C’est donc dans un tube de 9 cm de long qu’un nuage d’électrons a reçu une poussée fulgurante délivrée par un laser « pétawatt » (10^15 watts) le plus puissant construit à ce jour, en activité depuis seulement un an. Durant ce court trajet, les électrons ont été accélérés jusqu’à une valeur d’énergie de 4,25 GeV, soit 4,25 milliards d’électronvolts. En d’autres termes, les électrons ont acquis de la vitesse 1000 fois plus vite que dans un accélérateur de type LHC, un peu comme un nouveau modèle de F1 qui atteindrait les 100 km/h mille fois plus vite que les modèles concurrents.

L’accélérateur de particules « de poche » le plus puissant au monde

En gardant la métaphore de la F1, cela ne signifie pas que le nouveau bolide va au final dépasser en vitesse les autres car tout en les grillant au démarrage il peut ensuite se faire coiffer au poteau : ce n’est donc pas un record de vitesse mais bien un record d’accélération (qui mesure le taux d’augmentation de la vitesse par seconde). Cette accélération se compte en énergie, des électronvolts, et non pas en vitesse car aucune particule de matière ne peut atteindre la limite absolue de la vitesse de la lumière (c = 299 792 km/s),dixit la théorie de la relativité d’Einstein depuis plus d’un siècle. Si toutes les particules sont forcées de plafonner, à environ 99,99999 % de c, l’accélération qui leur est transmise se transforme en énergie « de masse », non plafonnée.

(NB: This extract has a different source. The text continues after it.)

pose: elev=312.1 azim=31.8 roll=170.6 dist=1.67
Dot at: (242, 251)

Simulation informatique du champ d'accélération dans le plasma (LBNL)

Simulation informatique du champ d’accélération dans le plasma (LBNL)

Accélérer une particule revient finalement à augmenter sa force d’impact ou inertie plutôt que sa vitesse réelle. Or dans les grands accélérateurs, l’accélération des particules persiste sur une distance supérieure à 9 cm : les anneaux du LHC font 27 km ! La particule a le temps d’acquérir une vitesse-énergie des centaines de fois supérieure à l’électron du tube des chercheurs de Berkeley – dès le printemps prochain les particules du LHC frôleront les 7 TeV d’énergie, soit 7 000 milliards d’électronvolts, presque 2000 fois plus qu’à Berkeley (les tests sont en cours).

Les ingénieurs et techniciens du LHC préparent l'accélérateur de nouvelle génération (LHC/CERN)

Les ingénieurs et techniciens du LHC préparent l’accélérateur de nouvelle génération (LHC/CERN)

Néanmoins, cette subtilité entre record d’accélération et record de vitesse ne gâche en rien l’intérêt de ces nouveaux accélérateurs de poche, car en physique des particules l’accélération est aussi utile que la vitesse : ça servirait à fabriquer des lasers à électrons pouvant projeter des faisceaux de rayons X voire gamma – du jamais vu : un nouveau laser extraordinaire et… redoutable. Sans parler des applications innovantes en médecine, pour la radiothérapie contre le cancer, en chimie et en biologie.